Il ne faudra pas attendre bien longtemps pour que Dieudonné appelle à voter pour Le Pen à la prochaine élection présidentielle. Puis, on apprendra, par la suite, que le parti d’extrême droite le proposera comme candidat aux législatives… Pourquoi pas à Dreux ?
En attendant ces néfastes perspectives, nous devons engager le combat contre cet homme qui vient de pactiser avec tout ce que nous haïssons. Dieudonné ne doit plus s’exprimer au nom des jeunes de banlieue, au nom des anciens esclaves, au nom des anciens colonisés, au nom de ceux qui souffrent… Dieudonné a serré la main, dimanche, à ces hommes qui nous détestent. Nous les anciens colonisés, nous les anciens descendants d’esclaves, nous les jeunes de banlieue, nous les enfants des juifs acheminés dans les camps de la mort, nous les homosexuels, nous les roms, nous qui somment différents et qui gardons un espoir en la Liberté, en l’Egalité, en la Fraternité. Nous qui avons confiance en la République. Même si parfois, nous avons l’impression que cette République nous a un peu lâché…
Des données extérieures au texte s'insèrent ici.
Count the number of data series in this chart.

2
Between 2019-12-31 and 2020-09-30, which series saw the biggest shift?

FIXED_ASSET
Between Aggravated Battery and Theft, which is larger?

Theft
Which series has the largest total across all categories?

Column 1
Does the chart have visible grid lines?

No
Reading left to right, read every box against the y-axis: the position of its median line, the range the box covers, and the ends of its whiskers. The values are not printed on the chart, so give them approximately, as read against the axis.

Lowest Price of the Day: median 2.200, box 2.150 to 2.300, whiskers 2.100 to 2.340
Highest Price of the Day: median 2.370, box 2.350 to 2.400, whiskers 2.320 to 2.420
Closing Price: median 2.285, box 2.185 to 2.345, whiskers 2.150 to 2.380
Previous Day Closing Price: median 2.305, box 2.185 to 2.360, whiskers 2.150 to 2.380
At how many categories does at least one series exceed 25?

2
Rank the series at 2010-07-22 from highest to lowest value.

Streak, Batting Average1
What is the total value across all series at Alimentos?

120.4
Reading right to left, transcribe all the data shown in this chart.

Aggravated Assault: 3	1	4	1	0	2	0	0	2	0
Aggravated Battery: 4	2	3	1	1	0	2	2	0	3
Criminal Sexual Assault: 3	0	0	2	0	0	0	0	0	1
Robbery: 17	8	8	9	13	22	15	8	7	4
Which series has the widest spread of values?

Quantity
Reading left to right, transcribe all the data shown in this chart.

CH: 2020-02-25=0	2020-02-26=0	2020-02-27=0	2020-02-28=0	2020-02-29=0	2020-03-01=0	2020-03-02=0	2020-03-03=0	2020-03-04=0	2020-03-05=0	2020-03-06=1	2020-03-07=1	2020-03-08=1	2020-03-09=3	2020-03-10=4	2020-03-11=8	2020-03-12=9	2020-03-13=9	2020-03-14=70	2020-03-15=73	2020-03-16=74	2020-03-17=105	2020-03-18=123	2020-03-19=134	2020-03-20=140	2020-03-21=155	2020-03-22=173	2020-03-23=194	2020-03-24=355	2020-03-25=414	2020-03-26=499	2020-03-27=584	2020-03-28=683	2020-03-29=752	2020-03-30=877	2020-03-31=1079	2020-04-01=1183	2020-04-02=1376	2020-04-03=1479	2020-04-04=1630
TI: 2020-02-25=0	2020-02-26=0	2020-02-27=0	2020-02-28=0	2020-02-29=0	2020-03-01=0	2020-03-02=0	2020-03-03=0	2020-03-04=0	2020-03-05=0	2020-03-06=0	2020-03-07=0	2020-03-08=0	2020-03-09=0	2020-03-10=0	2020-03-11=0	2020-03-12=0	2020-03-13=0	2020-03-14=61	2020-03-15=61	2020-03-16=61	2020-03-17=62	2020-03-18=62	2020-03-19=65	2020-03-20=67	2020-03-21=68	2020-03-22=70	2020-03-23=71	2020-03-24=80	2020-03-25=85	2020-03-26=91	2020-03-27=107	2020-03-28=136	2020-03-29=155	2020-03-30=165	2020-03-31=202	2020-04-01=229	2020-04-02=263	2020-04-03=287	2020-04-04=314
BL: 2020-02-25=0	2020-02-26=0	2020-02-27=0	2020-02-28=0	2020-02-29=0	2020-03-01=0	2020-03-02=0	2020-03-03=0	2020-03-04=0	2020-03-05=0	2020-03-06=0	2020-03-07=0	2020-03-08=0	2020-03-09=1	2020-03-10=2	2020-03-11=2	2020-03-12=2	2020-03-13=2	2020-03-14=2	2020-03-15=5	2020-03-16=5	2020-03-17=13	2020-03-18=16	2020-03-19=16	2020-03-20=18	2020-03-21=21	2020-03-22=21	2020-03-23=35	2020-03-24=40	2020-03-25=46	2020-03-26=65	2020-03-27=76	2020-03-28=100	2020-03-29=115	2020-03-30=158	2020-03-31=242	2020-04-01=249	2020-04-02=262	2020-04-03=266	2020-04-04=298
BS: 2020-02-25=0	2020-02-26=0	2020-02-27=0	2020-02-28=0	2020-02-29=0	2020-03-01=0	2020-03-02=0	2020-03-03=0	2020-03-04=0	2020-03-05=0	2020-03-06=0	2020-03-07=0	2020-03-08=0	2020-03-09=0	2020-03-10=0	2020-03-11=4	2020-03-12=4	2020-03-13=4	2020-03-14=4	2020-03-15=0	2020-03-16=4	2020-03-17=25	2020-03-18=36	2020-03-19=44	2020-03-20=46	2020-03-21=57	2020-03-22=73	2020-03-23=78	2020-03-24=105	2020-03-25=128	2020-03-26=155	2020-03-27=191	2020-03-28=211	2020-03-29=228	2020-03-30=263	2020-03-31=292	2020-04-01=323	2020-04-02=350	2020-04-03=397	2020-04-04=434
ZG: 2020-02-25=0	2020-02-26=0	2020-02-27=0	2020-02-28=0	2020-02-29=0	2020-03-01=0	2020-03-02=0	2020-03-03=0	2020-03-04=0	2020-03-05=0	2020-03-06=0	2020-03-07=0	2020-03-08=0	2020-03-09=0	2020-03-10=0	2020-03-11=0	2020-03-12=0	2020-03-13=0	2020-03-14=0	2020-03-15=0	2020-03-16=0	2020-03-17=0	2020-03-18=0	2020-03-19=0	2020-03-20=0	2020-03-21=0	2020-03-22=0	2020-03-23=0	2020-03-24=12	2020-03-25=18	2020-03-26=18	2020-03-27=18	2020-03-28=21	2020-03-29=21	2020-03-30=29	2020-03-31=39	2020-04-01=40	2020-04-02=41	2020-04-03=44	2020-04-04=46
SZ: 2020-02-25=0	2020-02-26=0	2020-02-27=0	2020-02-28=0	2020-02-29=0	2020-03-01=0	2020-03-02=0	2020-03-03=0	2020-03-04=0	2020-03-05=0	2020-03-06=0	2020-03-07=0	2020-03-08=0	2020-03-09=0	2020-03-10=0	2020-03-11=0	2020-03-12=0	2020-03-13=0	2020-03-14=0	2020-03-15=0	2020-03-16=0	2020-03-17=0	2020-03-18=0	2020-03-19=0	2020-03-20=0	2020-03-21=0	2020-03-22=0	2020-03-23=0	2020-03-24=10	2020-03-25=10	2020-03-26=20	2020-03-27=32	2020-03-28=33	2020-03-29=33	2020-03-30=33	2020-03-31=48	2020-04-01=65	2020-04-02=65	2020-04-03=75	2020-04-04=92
Dimanche, au Bourget, Dieudonné a pactisé avec la « peste brune ». Il faudra de toutes les façons qu’il paie ce passage à l’ennemi, car nous ne devons avoir aucune indulgence face à cet individu nauséabond.
Le comique Dieudonné ne nous fait plus rire. Son dernier sketch au Bourget sent la haine. Il est temps qu’il quitte la scène, car maintenant, il nous fait gerber.